# The task:
Which lines of the data hold the word "with"? Copy all of them.

# Supplied material:
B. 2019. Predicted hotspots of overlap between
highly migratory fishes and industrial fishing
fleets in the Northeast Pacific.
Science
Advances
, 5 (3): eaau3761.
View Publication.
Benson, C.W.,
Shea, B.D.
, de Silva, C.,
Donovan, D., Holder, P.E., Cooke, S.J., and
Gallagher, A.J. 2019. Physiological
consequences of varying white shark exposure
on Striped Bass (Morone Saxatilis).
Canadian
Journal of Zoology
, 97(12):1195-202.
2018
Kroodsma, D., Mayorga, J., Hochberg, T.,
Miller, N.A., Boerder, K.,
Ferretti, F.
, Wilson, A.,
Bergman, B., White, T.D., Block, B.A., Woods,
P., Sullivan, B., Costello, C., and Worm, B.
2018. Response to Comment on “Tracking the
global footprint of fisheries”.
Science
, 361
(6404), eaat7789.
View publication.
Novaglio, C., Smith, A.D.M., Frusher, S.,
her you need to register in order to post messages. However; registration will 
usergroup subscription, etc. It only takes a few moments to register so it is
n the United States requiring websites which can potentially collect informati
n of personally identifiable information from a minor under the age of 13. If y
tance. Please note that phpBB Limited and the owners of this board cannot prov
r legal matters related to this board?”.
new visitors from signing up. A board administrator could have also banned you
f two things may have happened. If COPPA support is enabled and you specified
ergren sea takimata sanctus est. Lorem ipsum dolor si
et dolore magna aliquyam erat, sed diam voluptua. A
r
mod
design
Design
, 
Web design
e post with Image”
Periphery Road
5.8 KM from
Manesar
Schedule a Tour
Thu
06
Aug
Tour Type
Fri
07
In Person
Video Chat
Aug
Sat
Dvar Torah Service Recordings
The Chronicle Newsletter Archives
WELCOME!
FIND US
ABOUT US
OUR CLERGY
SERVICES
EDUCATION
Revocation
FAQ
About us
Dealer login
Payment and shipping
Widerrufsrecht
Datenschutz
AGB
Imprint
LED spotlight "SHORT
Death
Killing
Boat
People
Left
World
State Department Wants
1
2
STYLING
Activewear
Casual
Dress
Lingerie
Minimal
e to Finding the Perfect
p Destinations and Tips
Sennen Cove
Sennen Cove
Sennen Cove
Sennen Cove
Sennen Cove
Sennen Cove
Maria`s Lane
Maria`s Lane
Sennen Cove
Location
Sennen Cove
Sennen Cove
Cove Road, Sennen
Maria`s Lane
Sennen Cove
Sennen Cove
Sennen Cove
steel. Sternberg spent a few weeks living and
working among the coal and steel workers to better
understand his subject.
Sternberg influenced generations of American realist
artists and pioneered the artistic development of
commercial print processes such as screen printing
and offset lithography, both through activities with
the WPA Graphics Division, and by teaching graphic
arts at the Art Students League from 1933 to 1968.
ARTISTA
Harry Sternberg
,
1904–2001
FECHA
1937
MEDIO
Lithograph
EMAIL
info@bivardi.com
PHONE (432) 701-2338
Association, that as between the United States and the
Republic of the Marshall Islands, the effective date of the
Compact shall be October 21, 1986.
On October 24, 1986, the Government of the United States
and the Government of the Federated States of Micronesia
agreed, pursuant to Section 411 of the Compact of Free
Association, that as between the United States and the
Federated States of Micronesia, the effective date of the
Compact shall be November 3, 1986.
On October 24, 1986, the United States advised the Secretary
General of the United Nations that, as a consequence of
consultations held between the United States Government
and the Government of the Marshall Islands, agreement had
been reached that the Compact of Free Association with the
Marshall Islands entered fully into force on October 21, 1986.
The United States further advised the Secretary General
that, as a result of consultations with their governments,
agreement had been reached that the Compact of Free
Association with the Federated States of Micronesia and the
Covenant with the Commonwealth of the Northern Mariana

# Answer below:
e post with Image”
and offset lithography, both through activities with
been reached that the Compact of Free Association with the
that, as a result of consultations with their governments,
Association with the Federated States of Micronesia and the
Covenant with the Commonwealth of the Northern Mariana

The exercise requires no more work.